Exhibition on Screen, Leonardo: The Works (Review) https://exhibitiononscreen.com/films/leonardo-the-works/
I’m usually a great fan of these EOS films. It allows you to see the paintings close up & in detail and this film gives the same excellent service. The director bases it on Martin Kemp’s latest Leonardo book (my old review here) and, given the latter’s penchant for evidence-based practice, it sticks close to the evidence for each of its selected works, which are each introduced through the portal of their host institution and curators, or Kemp himself, followed by a blank screen that gradually reveals the title, dimensions and placement in written details.

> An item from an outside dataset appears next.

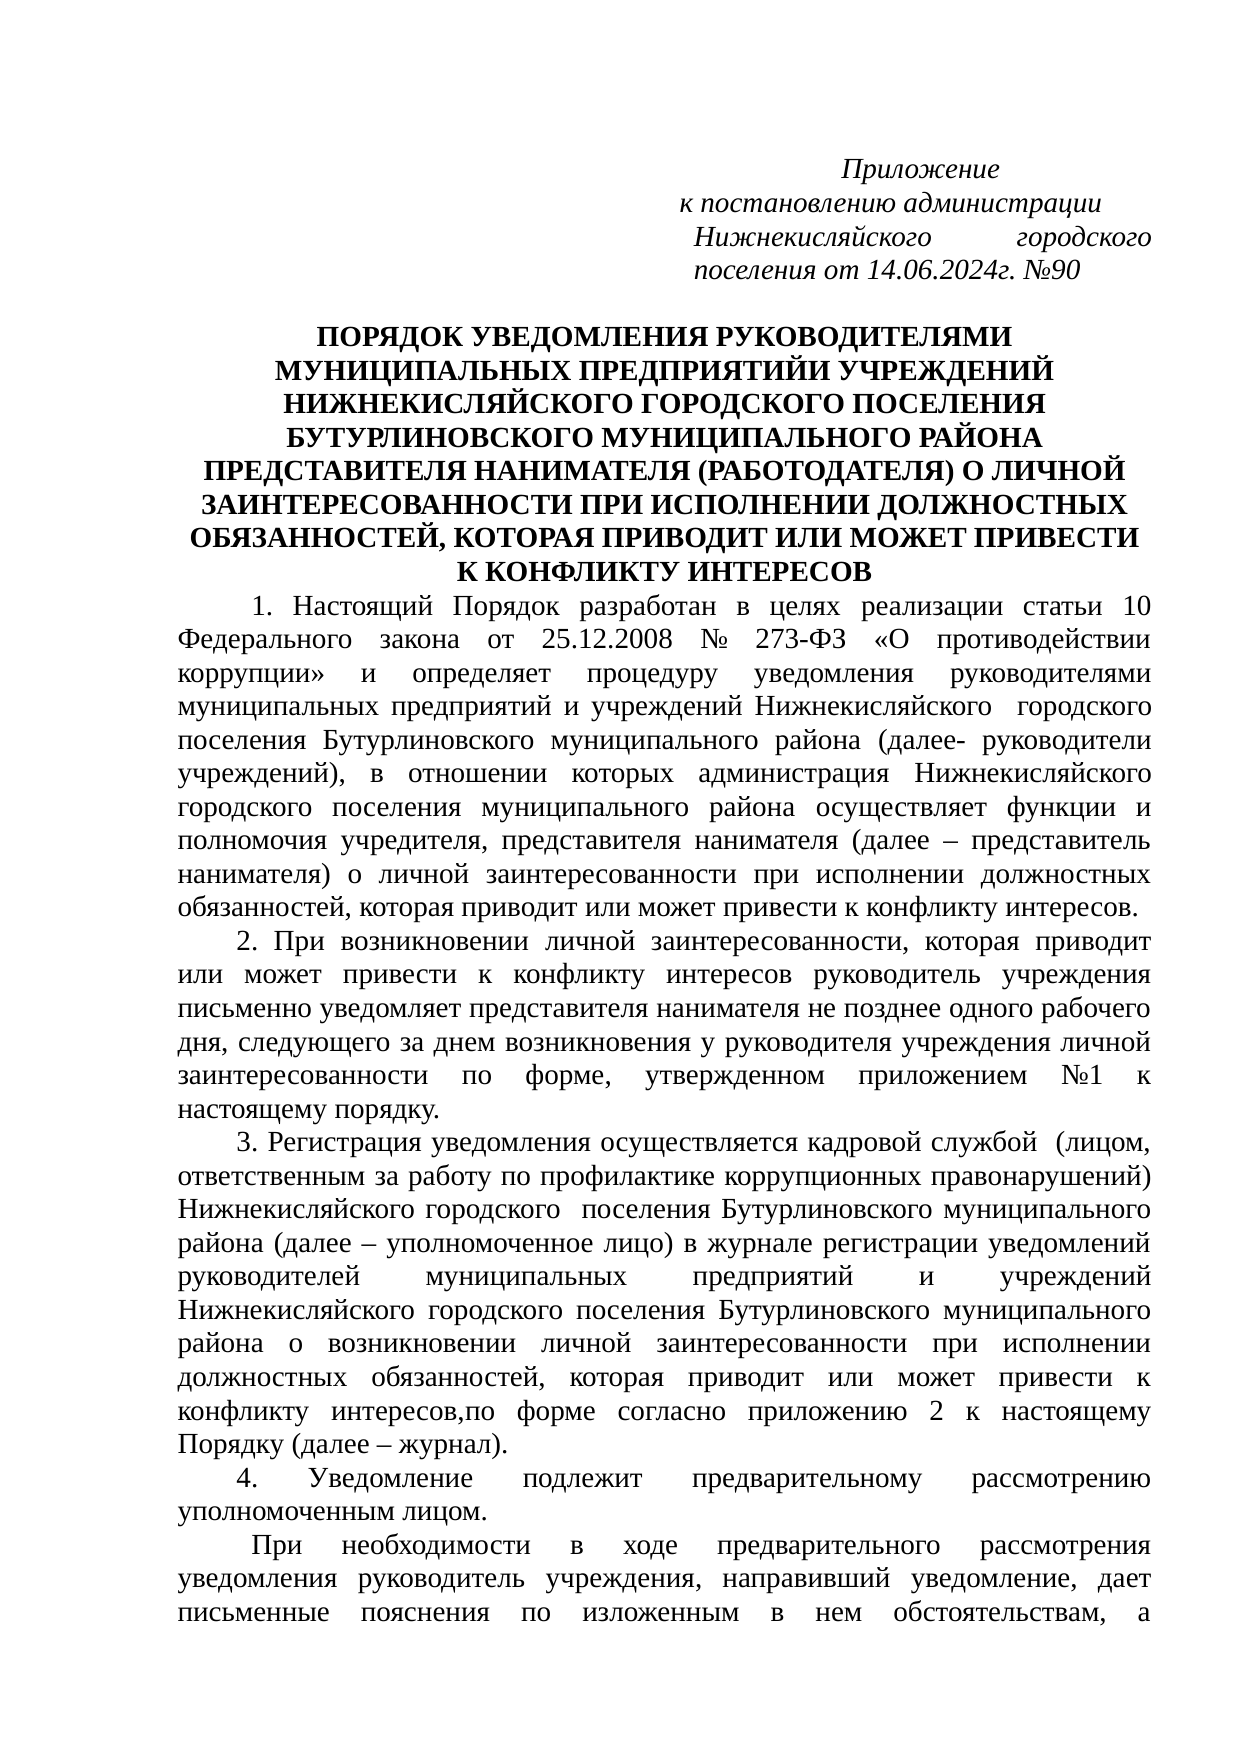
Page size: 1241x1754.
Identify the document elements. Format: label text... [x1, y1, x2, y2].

It is all self-consciously scholarly. And the film as a whole suffers from that I think. One feels that one is being allowed access but only at the price of veneration of the art-historical institutions and discourses. Of course, some nuggets stand out such as the beautiful assessment of Salvator Mundi (which and where is it exactly?), which alone of the assessments misses out the arguments about who painted it. Perhaps it is because Kemp is definitive about this already in his book, although we know not everyone is convinced. For me, however, the painting as shown , seen and discoursed upon in this film is sufficient in itself and beautiful in my eyes, though that may be because I do not have the benefit of being an art historian. There is something deeply attractive about ‘Leonardo’s’ use of smoky boundaries to objects and persons (sfumato) that appeals to those who are suspicious of over-definite boundaries and definitions.
And that is surely true too of Leonardo’s treatment of the sexed/gendered body, whose boundaries remain permanently fluid – so that issues of the number, gender and other boundaries between bodies are always questionable. But no such speculation is allowed in this film, which turns up its nose at creative interpretation. Sometimes this is wilfully exclusive. Luke Sysos tells us at one point that Leonardo was ‘probably homosexual’ ( a category that didn’t exist until the end of the nineteenth century)but that we know very little of his life. Thereafter no queer reading touches Leonardo’s ambivalent and queer bodies, faces, smiles, clothing and magical settings.
Sysos goes on to speculate what it is unknown what went on in the coteries of intellectual and other young men surrounding Leonardo. You feel a bit dirty after listening to such hinted supposition. It’s prurient and unhelpful in understanding either art or queer politics and categories. It forgets that, according to Louis Compton, Leonardo used, it is believed, Salai (‘a graceful and beautiful youth.., in which Leonardo greatly delighted’ and thief according to Vasari) as model for both John the Baptist and other anatomically fuller studies. He praised Florence for ‘such practices and fleeing the volubility of women, there have issued forth so many rare spirits in the arts’. [1]
Leonardo is a great case study in Renaissance sexual politics as is Michelangelo and Raphael. The cases are less dramatic than in Titian and the later Baroque (Tiepolo I’m thinking of) but they therefore pay more study. You aren’t invited into any questions of reading much in this film, except where the issues are theological and therefore to do with well-trodden themes in art history.
And, of course, this film is an introduction. See it and
love the imagery and the flow of the camera over that imagery in its wholes or
details then.
[1] Crompton, Louis (2003) Homosexuality and Civilization Cambridge, MA & London, Harvard University Pres, pp.267f.